Ian and Lucy were a possibility, she said, although how accurate their memories would be after 21 years was debatable, considering their tender ages at the time.
She wrote down my number and said she would pass it on to them. She added that they both lived nearby. Jayne, however, was another matter. Mrs Beebe confirmed that Jayne was now in her late thirties, but had lived in fear of her life ever since she was a teenager.
Despite the passage of time, Jayne remained convinced that the person responsible for Wendy Sewell’s death still meant to harm her after she had dared to speak out at the appeal. Mrs Beebe said she had promised her daughter that she would not reveal Jayne’s whereabouts.
* * *
Lucy Beebe, or Lucy Wood, to use her married name, telephoned me a few days later at the Mercury office. She was very helpful and described the events quite clearly, saying, ‘I went into the cemetery looking for my brother Ian and my friend Pamela at lunchtime on the day of the murder. We used to play there all the time. We were little devils. We used to play with the flowers on the graves. Ian and I were playing hide-and-seek that day.’
‘So, did you see anything unusual on that particular day?’
‘I saw Ian. He was pale and shocked, and I helped him back home. He didn’t or couldn’t say anything. I remember that it took him a while to recover. He even left his bike in the road. He’d obviously seen something that really frightened him.’
‘Did he say what had scared him so much?’
‘He spoke later of a bloodstained man on the graves.’
I didn’t press Lucy any further, or ask her any leading questions, as I wanted her memories to be untainted by suggestion as far as possible.

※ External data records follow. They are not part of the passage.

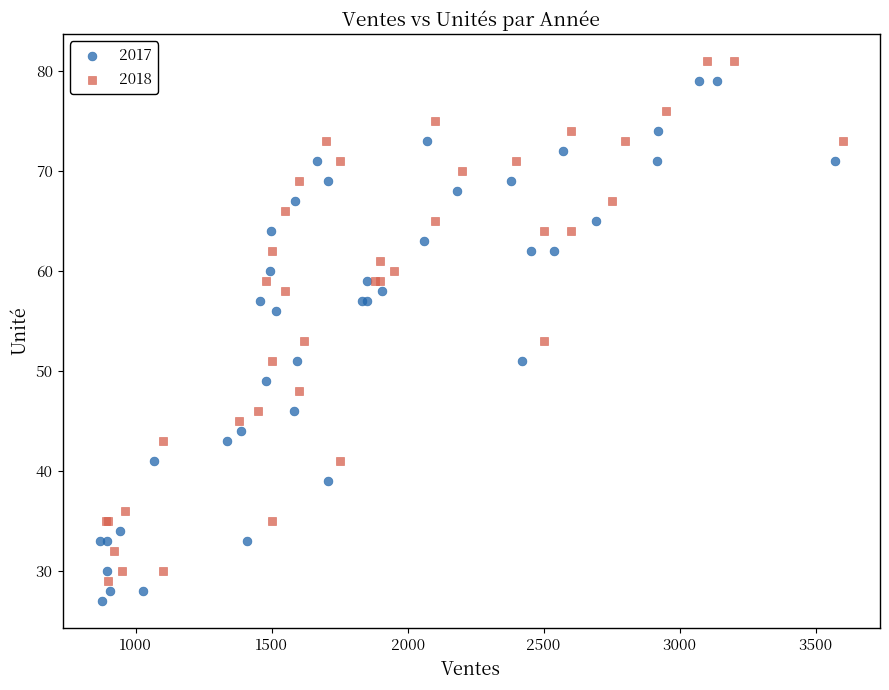

What are all the series names shown in the legend?

2017, 2018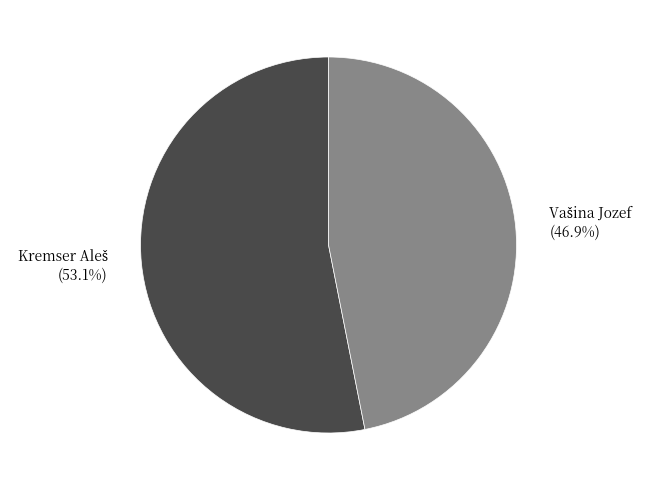

Is there a majority slice in this chart?

Yes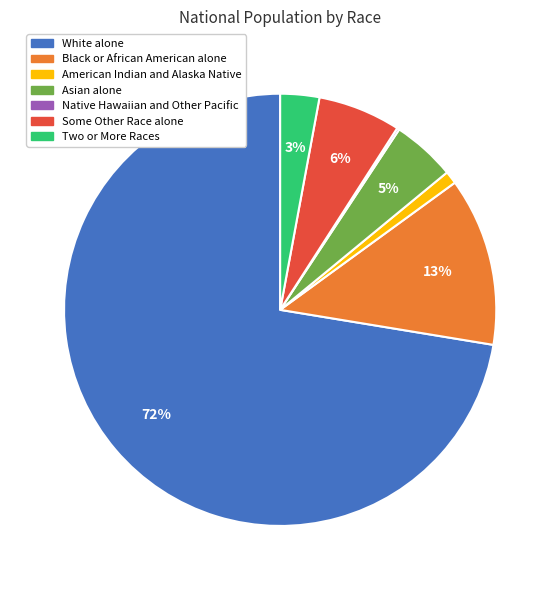

Which category accounts for the majority?

White alone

So many rumours had flown around Bakewell for the past 20 years or more, and I was acutely aware that someone who had been a child at the time may have been influenced by half-overheard adult gossip or repeated theories.
I asked Lucy to get in touch with me if she remembered anything else, and I remained determined to speak to her half-sister Jayne Atkins. I had been making strenuous efforts to discover her whereabouts, pressing the family to let me know where she was. I was still convinced Jayne could be a vital witness, as she had recalled seeing Wendy embracing a man after Stephen had left the cemetery.
Jackie, who had been eavesdropping on my call, obviously felt as I did. Once I had put down the receiver, she said, ‘Don, we really must talk about Jayne Atkins.’
For the past week or so, Jackie had immersed herself in the details of the failed 1974 appeal. Margaret Beebe had agreed to talk to her on the telephone, and Jackie had spent hours questioning her about Jayne and talking to the Downings about the case that had been prepared for the Court of Appeal.
She had studied the newspaper reports and court papers from the time, as well as old police notes provided by my friendly informants in the force. They all confirmed that Jayne’s evidence was rejected mainly on the grounds that too much time had passed before she came forward. I was desperate to chat with Jayne to find the reasons why.
I was delighted by Jackie’s enthusiasm. ‘We’ll arrange a proper meeting, Jackie,’ I replied. ‘We need to go through everything with the team.’
* * *
A few days later I met up with Allan Taylor, a presenter on Central Television, in a pub far away from the madding crowds of Bakewell. Allan was tall and wiry, and spoke in a deep, slow Scottish drawl. I had known him for many years, and during my time at the Mercury we had co-operated on many stories.
I outlined the case and my findings to date. Allan was particularly concerned about Stephen Downing’s original statement and the amount of time he was detained without support. Over the next few days he began making some enquiries of his own and even went to see the Downings.
On his way back to Nottingham one day, he called in at the Mercury offices. Jackie got her chance to tell us about her research on Jayne Atkins. She filled in Allan with the background, explaining how Jayne was a 15-year-old girl at the time, living in a house on Burton Edge, along the topside of the cemetery.